Delayed supplies from the Netherlands, in addition to cyclones and bad harvests caused many hardships on the island in 1644. The colonists were forced to rely only upon themselves, surviving by hunting and fishing. Van der Stel was still able to secure an additional 95 slaves before he was transferred to Ceylon, even though conditions on the island were less than optimal. Jacob Van der Meersh, his replacement, brought even more slaves to the island in 1645 before himself leaving and being replaced by Reinier Por in September 1648.

By 1652, the rough island life had taken its toll on both the Dutch and their slaves, and the total population was only around a hundred people. 1658 saw the Dutch give up Mauritius, officially ending the first attempt at Dutch colonization in failure. The second attempt, made in 1664, was even shorter as the commander of the expedition fell sick and, abandoned by his men, died of his illness, leaving the young settlement without leadership.

In 1666, the Dutch returned to the island of Mauritia, establishing a new colony at Grand Port on the southeastern coast. This colony's main goal was the cutting and exportation of Ebony trees and was administered by Dirk Jansz Smient. George Frederik Wreeden replaced him when he left, but later drowned while on a reconnaissance mission along with a few other islanders. Hubert Hugo, the third administrator of this new colony, was a bit of a visionary who dreamed of making Mauritia into an a colony of agriculture. Hugo, however, was replaced by Isaac Johannes Lamotius in 1677 by superiors who did not share his vision. Various other governors game and went over the years until the Dutch again abandoned Mauritia in 1710 due to the hardships of pests, cattle illnesses, droughts, and cyclones.

| DATA LINES |
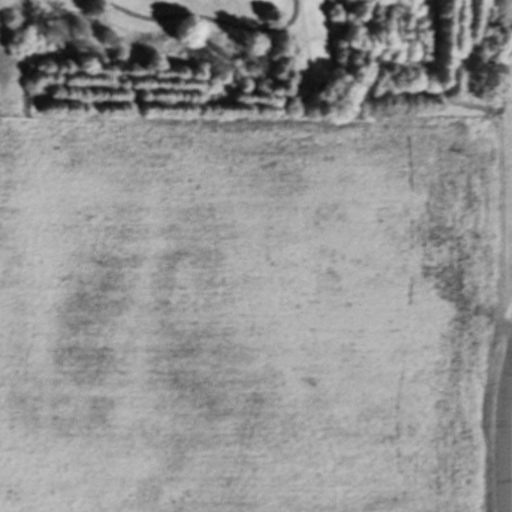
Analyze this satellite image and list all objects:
road: (28, 19)
road: (203, 22)
park: (231, 62)
road: (503, 430)
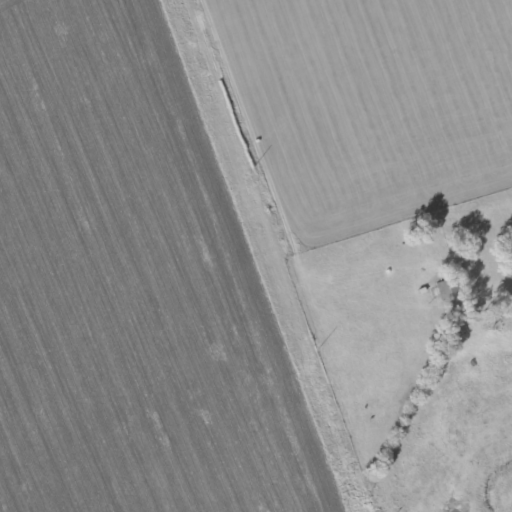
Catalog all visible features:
road: (423, 99)
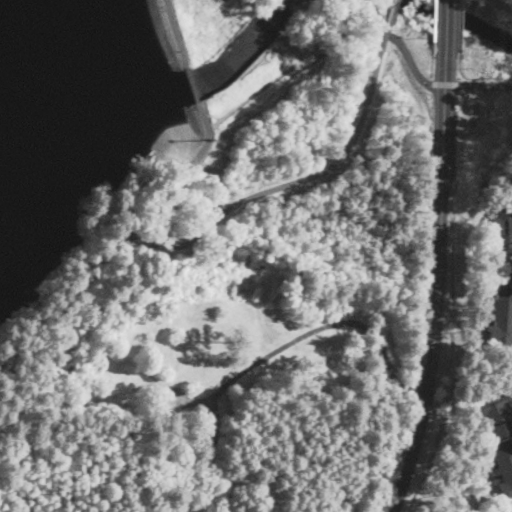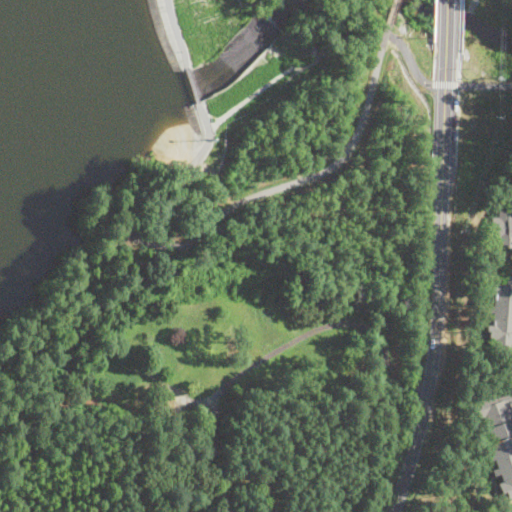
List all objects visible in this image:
park: (421, 3)
road: (392, 10)
road: (446, 21)
road: (459, 23)
road: (387, 27)
road: (176, 32)
building: (256, 34)
road: (408, 57)
road: (458, 65)
dam: (221, 70)
road: (444, 83)
road: (485, 83)
road: (192, 85)
park: (200, 162)
road: (223, 176)
road: (290, 182)
building: (502, 226)
building: (503, 226)
road: (108, 248)
road: (438, 280)
building: (502, 310)
building: (500, 311)
building: (122, 366)
building: (498, 434)
building: (498, 435)
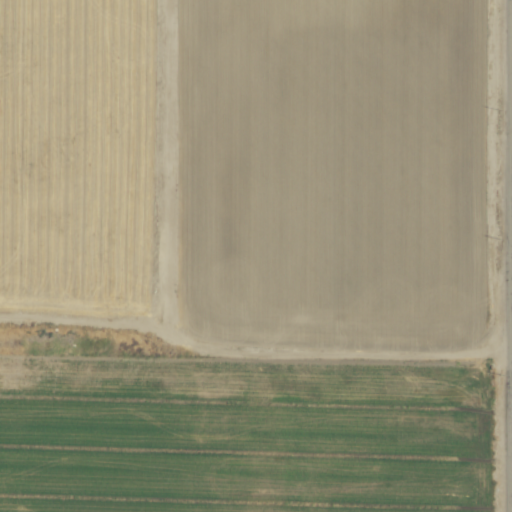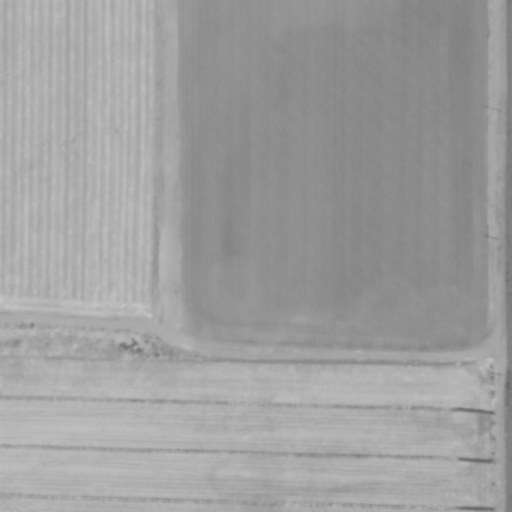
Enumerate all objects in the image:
road: (510, 256)
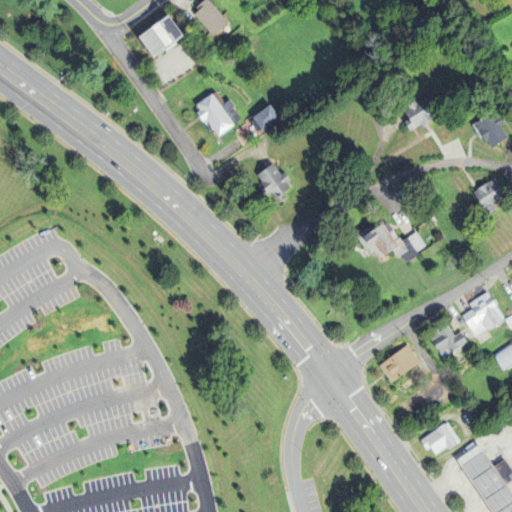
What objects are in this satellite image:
road: (142, 9)
road: (88, 11)
building: (207, 16)
building: (212, 16)
road: (116, 25)
building: (164, 33)
building: (157, 36)
building: (498, 48)
road: (8, 75)
road: (153, 99)
building: (417, 108)
building: (418, 112)
building: (214, 114)
building: (219, 114)
building: (269, 117)
building: (263, 118)
building: (489, 129)
building: (489, 130)
road: (94, 140)
building: (269, 181)
building: (271, 183)
road: (368, 191)
building: (487, 194)
building: (486, 195)
building: (373, 237)
building: (413, 241)
building: (387, 242)
road: (41, 295)
building: (51, 301)
road: (420, 314)
building: (479, 314)
building: (480, 314)
building: (508, 321)
road: (140, 336)
building: (444, 339)
building: (444, 340)
road: (306, 348)
building: (503, 354)
building: (503, 356)
building: (396, 362)
building: (396, 363)
road: (73, 373)
traffic signals: (328, 374)
building: (179, 390)
building: (33, 395)
parking lot: (92, 395)
road: (81, 408)
road: (292, 438)
building: (438, 438)
building: (437, 439)
road: (96, 444)
building: (140, 464)
gas station: (486, 478)
building: (486, 478)
building: (487, 481)
road: (7, 485)
road: (16, 487)
road: (125, 493)
road: (4, 503)
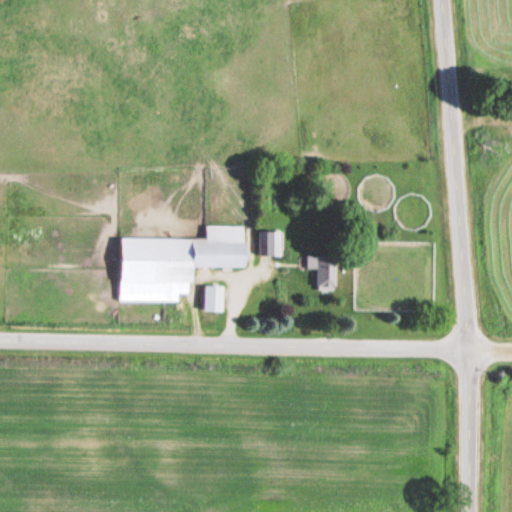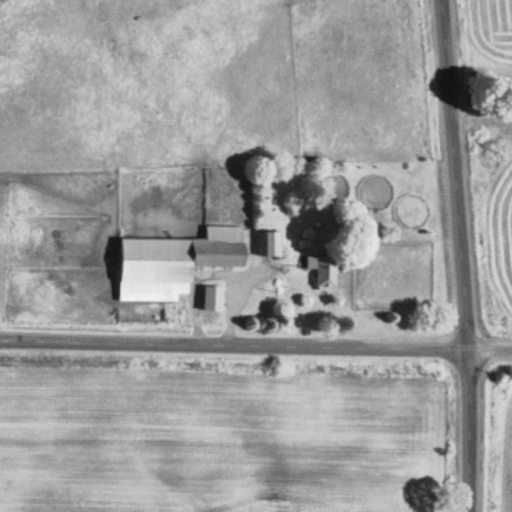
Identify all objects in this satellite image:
building: (267, 244)
road: (459, 255)
building: (169, 263)
building: (318, 272)
building: (208, 299)
road: (255, 345)
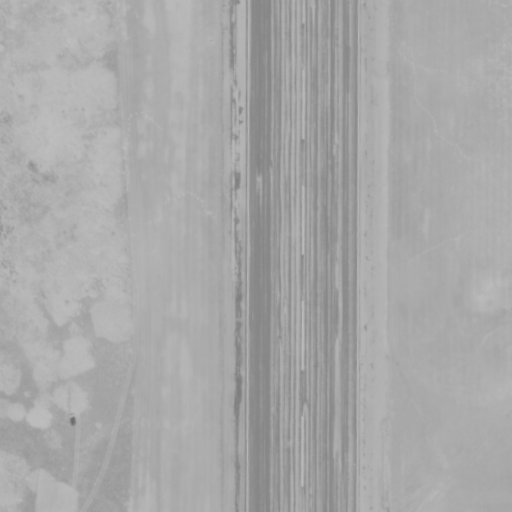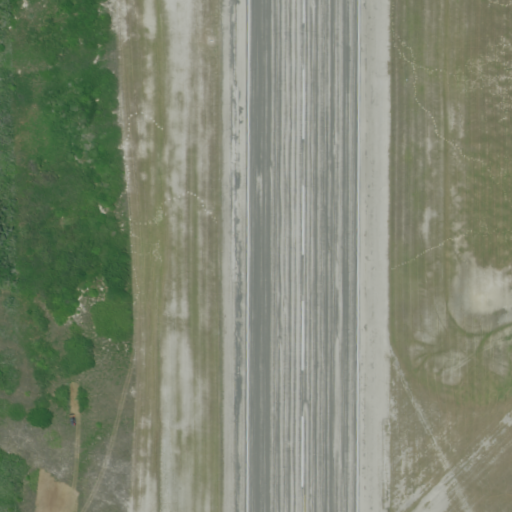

| GIVEN PROBLEM 1 |
Can you repeat the portion of the passage on Dutch colonization of Mauritius that begins at the words "By 1652, the" and stops after "settlement without leadership."?
| GIVEN PROBLEM 2 |
Could you pick up the account of Dutch colonization of Mauritius from its final sentence and carry it further?

| TASK RESULT 1 |
By 1652, the rough island life had taken its toll on both the Dutch and their slaves, and the total population was only around a hundred people. 1658 saw the Dutch give up Mauritius, officially ending the first attempt at Dutch colonization in failure. The second attempt, made in 1664, was even shorter as the commander of the expedition fell sick and, abandoned by his men, died of his illness, leaving the young settlement without leadership.

| TASK RESULT 2 |
The first to truly colonize Mauritia, the Dutch are credited for providing the name for both the country and various regions around the island. They also introduced sugar cane plants, destroyed the population of giant tortoise's for food, and hunted the dodo bird, found only on Mauritius, to extinction. They also cleared large parts of the forest in the exploitation of Ebony bark.

The city of Mahébourg, originally known as Grand Port, lives on today as the capital of the Grand Port District, as it was resurrected by the French around 1806. Its population was reported as 15,753 in 2000.

The French Colonization of Mauritius

In September of 1715, the French decided to take the island and name it "Isle de France". However, it was not until 1721 that the French, in the form of the French East India Company, actually moved in, and 1735 before the island saw effective development under the guidance of Bertrand-François Mahé de La Bourdonnais, a French administrator and naval officer under the employ of the French East India Company. Primary exports included coffee, indigo, manioc, sugar, and cotton. Their colony, located in northwest Mauritius, was dubbed Port Louis after the then King Louis XV and was established as a shipbuilding center and naval base with much of the city's structures having been constructed by craftsmen native to Tamil Nadu, India. The island was owned by the French East Indian Company and was the primary stopover for French vessels traveling to the East Indies. Although the French East India Company had been granted the privilege of retaining any colony it created or any territory it could conquer by the French government, Mauritius and nearby Réunion were its only real and lasting successes. The sugar plantations became very successful, largely on the backs the imported slaves who worked under extremely harsh conditions. The island was controlled by the French East India Company until 1767 with the company itself being dissolved by the French government two years later.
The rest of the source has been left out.